*** RECORDS SHOWN Section Begins ***

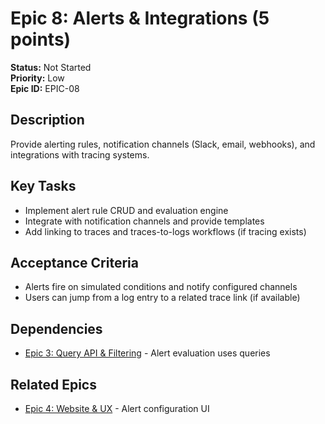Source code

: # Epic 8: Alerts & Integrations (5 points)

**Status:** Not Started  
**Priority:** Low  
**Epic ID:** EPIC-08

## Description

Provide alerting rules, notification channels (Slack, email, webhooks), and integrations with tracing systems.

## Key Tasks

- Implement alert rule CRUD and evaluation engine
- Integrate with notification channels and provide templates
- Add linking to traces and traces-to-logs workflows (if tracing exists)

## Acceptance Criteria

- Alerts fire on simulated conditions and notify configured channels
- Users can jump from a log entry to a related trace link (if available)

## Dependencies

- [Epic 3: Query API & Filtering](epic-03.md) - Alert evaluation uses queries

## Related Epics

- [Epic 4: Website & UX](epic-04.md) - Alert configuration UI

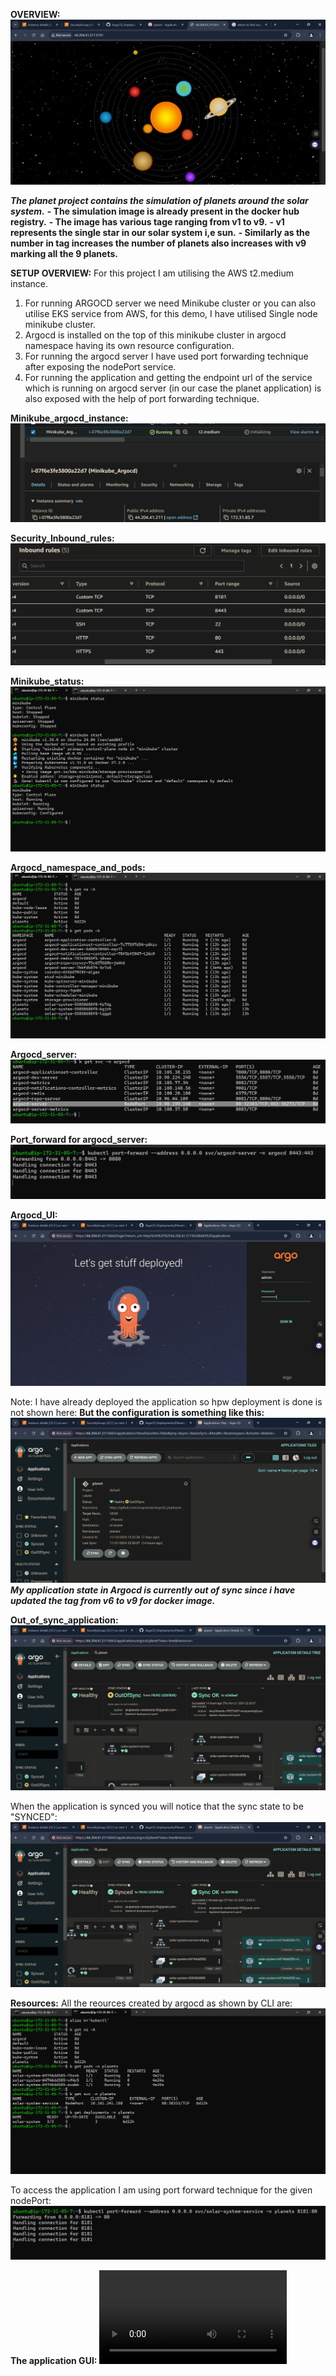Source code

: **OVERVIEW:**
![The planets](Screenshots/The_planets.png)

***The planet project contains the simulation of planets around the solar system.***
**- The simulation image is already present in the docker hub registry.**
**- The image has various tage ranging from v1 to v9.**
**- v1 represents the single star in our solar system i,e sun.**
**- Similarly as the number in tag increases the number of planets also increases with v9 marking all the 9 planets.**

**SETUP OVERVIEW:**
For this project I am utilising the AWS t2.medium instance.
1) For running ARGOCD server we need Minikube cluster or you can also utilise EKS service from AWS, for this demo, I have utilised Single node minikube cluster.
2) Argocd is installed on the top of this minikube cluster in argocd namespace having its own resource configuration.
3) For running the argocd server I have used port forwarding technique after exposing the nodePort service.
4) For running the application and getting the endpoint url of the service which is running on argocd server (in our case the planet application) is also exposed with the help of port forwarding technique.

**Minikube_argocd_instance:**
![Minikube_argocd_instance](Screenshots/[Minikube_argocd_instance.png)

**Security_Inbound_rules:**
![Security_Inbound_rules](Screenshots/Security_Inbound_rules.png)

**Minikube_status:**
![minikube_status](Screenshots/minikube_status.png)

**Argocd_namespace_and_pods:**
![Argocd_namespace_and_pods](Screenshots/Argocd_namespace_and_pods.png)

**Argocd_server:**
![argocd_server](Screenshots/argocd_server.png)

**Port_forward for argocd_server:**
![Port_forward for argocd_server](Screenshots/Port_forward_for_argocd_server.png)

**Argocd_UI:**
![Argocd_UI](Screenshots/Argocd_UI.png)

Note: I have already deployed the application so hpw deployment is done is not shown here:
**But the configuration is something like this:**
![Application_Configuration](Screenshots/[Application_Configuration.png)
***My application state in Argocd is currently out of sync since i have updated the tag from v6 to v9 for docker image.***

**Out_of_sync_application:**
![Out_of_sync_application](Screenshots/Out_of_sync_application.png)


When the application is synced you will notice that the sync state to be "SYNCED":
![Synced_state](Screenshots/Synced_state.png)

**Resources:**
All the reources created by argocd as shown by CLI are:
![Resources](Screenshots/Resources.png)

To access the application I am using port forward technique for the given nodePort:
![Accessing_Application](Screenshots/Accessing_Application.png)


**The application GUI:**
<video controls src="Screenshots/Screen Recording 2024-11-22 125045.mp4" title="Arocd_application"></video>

*** RECORDS SHOWN Section Ends ***
*** RECORDS SHOWN Section Begins ***

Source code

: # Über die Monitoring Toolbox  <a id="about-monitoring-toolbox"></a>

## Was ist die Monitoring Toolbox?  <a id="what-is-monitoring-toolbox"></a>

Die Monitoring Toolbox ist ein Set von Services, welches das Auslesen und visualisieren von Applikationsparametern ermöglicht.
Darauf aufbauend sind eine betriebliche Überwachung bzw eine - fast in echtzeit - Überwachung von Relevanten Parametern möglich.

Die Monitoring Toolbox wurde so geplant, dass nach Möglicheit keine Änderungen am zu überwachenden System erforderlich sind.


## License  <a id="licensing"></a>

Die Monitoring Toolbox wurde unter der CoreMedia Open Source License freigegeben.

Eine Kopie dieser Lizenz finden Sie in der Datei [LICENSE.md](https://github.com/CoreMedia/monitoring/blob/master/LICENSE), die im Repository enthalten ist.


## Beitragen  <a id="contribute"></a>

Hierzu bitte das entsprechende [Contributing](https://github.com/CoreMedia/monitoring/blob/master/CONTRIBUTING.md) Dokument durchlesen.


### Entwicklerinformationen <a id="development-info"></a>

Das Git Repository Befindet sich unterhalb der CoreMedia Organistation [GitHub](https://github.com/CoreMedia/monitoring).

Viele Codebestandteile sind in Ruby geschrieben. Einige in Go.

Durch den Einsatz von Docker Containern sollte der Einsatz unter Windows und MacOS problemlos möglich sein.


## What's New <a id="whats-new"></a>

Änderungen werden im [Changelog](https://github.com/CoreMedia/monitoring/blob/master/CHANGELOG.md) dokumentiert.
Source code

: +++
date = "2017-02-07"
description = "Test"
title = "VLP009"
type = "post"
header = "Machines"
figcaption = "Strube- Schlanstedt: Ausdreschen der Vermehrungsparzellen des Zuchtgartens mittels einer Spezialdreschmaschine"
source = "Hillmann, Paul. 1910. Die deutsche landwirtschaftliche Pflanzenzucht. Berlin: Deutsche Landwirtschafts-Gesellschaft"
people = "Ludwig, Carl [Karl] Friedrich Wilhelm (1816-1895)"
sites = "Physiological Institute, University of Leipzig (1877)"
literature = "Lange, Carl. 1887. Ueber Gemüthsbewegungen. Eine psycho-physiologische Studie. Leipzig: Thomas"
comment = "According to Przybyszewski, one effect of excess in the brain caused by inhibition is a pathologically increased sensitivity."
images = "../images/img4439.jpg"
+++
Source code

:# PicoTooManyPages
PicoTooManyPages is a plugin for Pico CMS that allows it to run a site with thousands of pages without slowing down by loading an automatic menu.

*** RECORDS SHOWN Section Ends ***

▸ YOUR GOAL
Please return the data above exactly as it stands from the line with "## Dependencies" to the line with "v1 to v9.**", keeping both of those lines but none of the pictures.

▸ EXERCISE ANSWER
## Dependencies

- [Epic 3: Query API & Filtering](epic-03.md) - Alert evaluation uses queries

## Related Epics

- [Epic 4: Website & UX](epic-04.md) - Alert configuration UI

Source code

: **OVERVIEW:**
![The planets](Screenshots/The_planets.png)

***The planet project contains the simulation of planets around the solar system.***
**- The simulation image is already present in the docker hub registry.**
**- The image has various tage ranging from v1 to v9.**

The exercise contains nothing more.